[Records excerpted from a collection]
▶

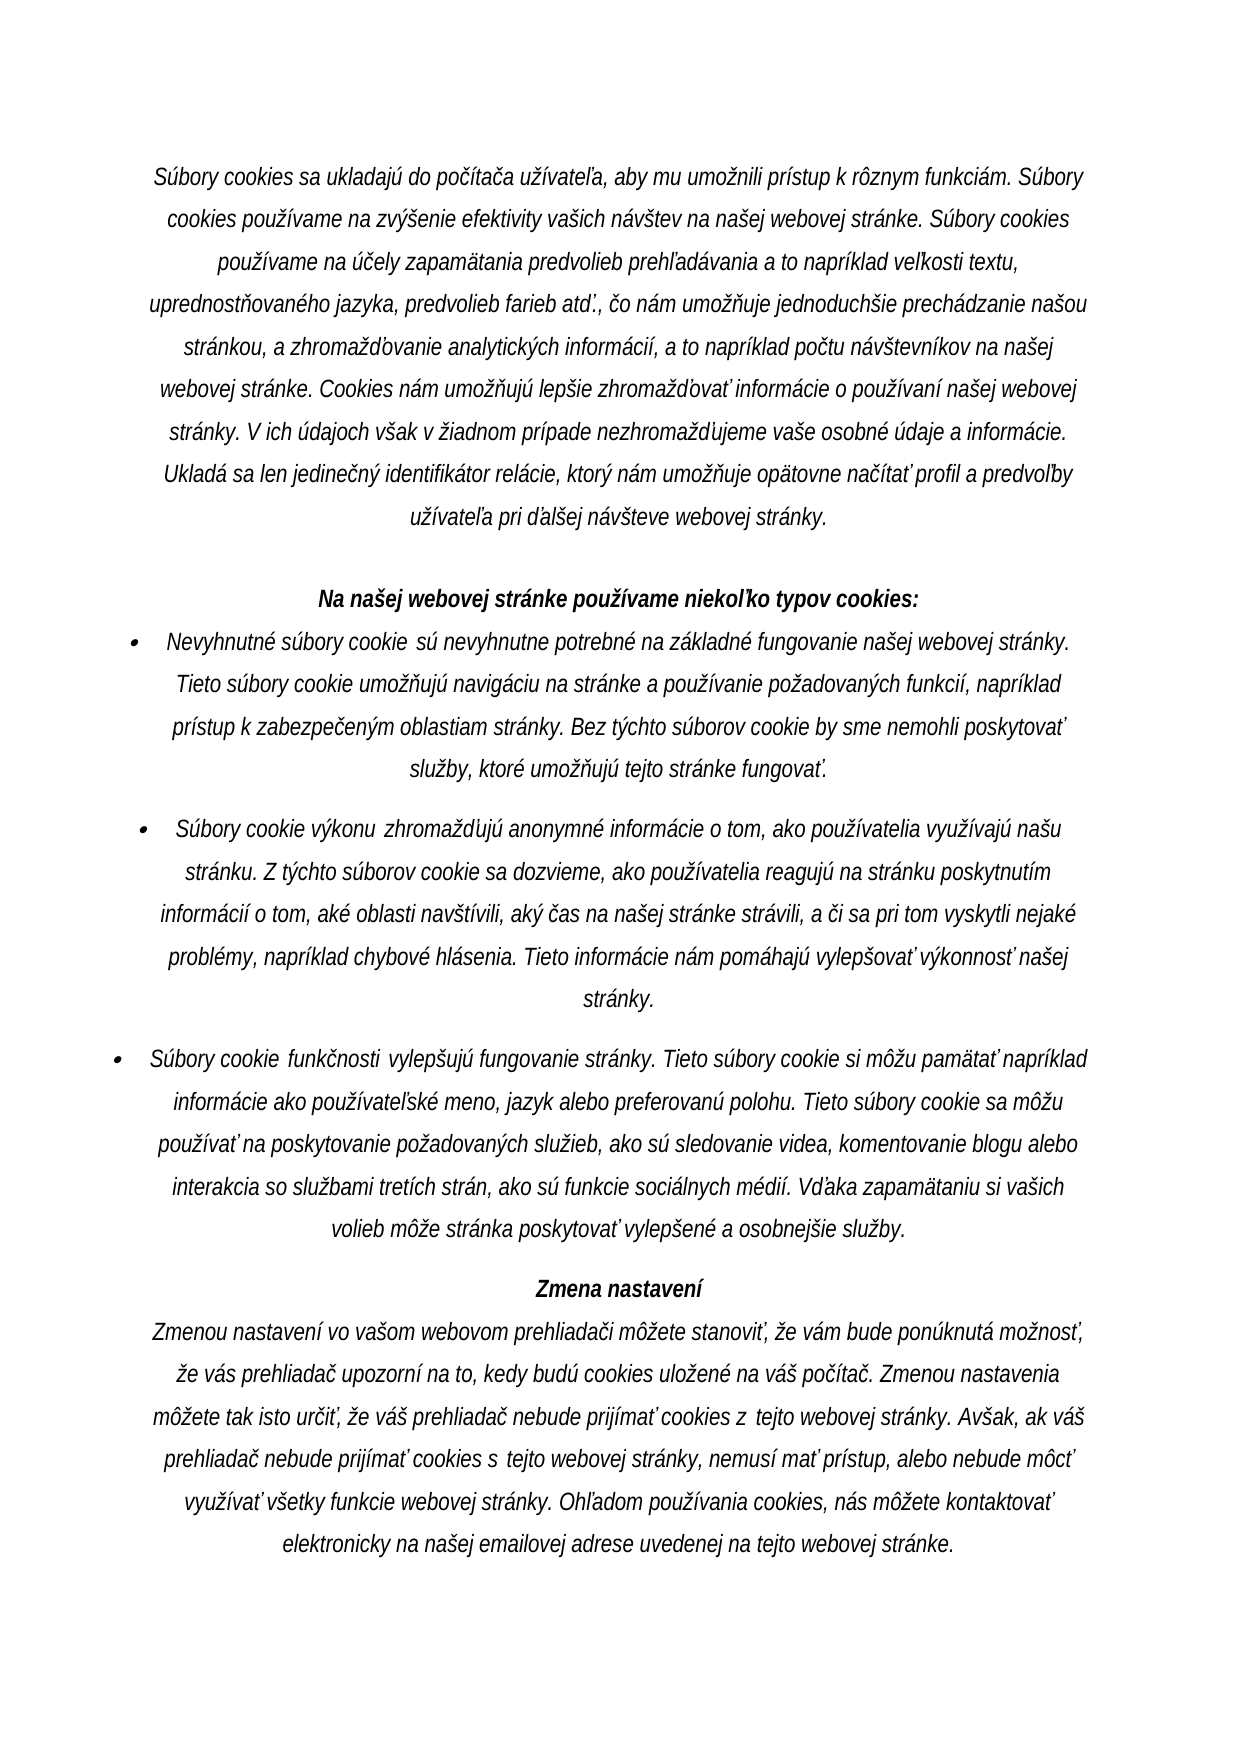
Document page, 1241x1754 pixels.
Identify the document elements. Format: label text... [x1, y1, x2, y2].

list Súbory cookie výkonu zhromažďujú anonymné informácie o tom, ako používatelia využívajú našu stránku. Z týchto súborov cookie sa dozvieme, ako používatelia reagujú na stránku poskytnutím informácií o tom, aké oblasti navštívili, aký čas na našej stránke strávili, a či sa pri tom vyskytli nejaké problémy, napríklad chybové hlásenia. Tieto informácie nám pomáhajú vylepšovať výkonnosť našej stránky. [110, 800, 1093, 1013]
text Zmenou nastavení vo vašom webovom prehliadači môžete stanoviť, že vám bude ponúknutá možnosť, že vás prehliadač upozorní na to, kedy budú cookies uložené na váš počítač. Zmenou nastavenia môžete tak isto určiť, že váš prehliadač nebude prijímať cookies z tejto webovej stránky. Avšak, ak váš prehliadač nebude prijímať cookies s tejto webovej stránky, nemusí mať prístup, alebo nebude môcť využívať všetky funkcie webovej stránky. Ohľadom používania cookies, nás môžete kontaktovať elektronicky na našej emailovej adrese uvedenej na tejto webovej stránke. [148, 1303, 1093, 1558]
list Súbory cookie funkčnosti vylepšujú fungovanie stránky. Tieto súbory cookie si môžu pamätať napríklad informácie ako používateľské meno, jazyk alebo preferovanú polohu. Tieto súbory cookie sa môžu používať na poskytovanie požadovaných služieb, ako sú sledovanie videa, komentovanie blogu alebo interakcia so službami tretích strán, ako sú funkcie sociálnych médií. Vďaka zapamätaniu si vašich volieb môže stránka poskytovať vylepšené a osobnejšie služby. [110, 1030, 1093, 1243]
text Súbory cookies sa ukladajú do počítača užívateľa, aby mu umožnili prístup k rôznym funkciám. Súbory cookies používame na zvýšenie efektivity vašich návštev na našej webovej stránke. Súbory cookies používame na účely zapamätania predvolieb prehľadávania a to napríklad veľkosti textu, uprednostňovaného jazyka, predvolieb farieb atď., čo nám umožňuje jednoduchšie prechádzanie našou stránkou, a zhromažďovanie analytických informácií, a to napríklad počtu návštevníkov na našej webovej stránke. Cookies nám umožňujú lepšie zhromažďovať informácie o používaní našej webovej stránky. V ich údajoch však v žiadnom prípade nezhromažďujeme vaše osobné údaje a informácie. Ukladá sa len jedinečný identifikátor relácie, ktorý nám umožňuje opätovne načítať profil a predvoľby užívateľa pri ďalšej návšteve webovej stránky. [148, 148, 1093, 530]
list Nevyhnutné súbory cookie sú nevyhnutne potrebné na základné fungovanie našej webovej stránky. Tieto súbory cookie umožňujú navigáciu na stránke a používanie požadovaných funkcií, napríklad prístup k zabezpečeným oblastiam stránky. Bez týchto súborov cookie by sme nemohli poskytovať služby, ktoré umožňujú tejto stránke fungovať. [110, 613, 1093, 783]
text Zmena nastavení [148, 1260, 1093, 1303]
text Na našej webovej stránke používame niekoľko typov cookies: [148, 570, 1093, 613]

◀

▶ ASSIGNMENT
If a line of the data holds the string "služby", list it.

▶ EXERCISE RESPONSE
list Súbory cookie funkčnosti vylepšujú fungovanie stránky. Tieto súbory cookie si môžu pamätať napríklad informácie ako používateľské meno, jazyk alebo preferovanú polohu. Tieto súbory cookie sa môžu používať na poskytovanie požadovaných služieb, ako sú sledovanie videa, komentovanie blogu alebo interakcia so službami tretích strán, ako sú funkcie sociálnych médií. Vďaka zapamätaniu si vašich volieb môže stránka poskytovať vylepšené a osobnejšie služby. [110, 1030, 1093, 1243]
list Nevyhnutné súbory cookie sú nevyhnutne potrebné na základné fungovanie našej webovej stránky. Tieto súbory cookie umožňujú navigáciu na stránke a používanie požadovaných funkcií, napríklad prístup k zabezpečeným oblastiam stránky. Bez týchto súborov cookie by sme nemohli poskytovať služby, ktoré umožňujú tejto stránke fungovať. [110, 613, 1093, 783]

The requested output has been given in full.